▸ **Assignment**
Within the listing below, locate all lines containing the word "Järbyn". Copy each one.
--- Excerpted data Enclosed Below ---
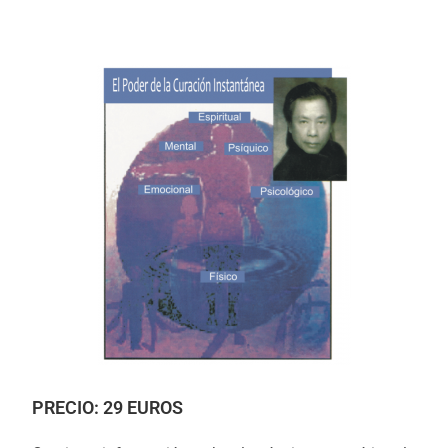
PRECIO: 29 EUROS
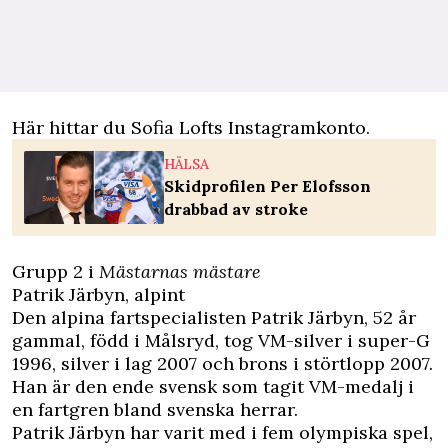
Här hittar du Sofia Lofts Instagramkonto.
HÄLSA
Skidprofilen Per Elofsson
drabbad av stroke
Grupp 2 i
Mästarnas mästare
Patrik Järbyn, alpint
Den alpina fartspecialisten
Patrik Järbyn, 52 år
gammal, född i Målsryd, tog VM-silver i super-G
1996, silver i lag 2007 och brons i störtlopp 2007.
Han är den ende svensk som tagit VM-medalj i
en fartgren bland svenska herrar.
Patrik Järbyn har varit med i fem olympiska spel,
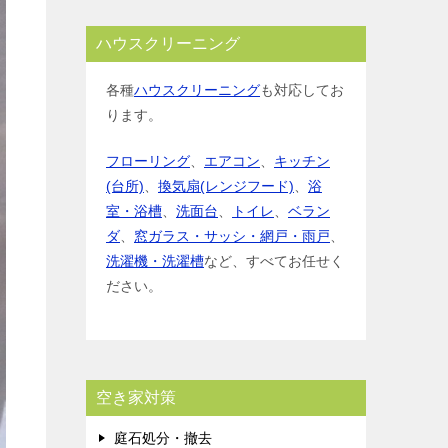
ハウスクリーニング
各種
ハウスクリーニング
も対応してお
ります。
フローリング
、
エアコン
、
キッチン
(台所)
、
換気扇(レンジフード)
、
浴
室・浴槽
、
洗面台
、
トイレ
、
ベラン
ダ
、
窓ガラス・サッシ・網戸・雨戸
、
洗濯機・洗濯槽
など、すべてお任せく
ださい。
空き家対策
庭石処分・撤去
--- End of Enclosed Excerpted data ---
▸ **Exercise solution**
Patrik Järbyn, alpint
Patrik Järbyn, 52 år
Patrik Järbyn har varit med i fem olympiska spel,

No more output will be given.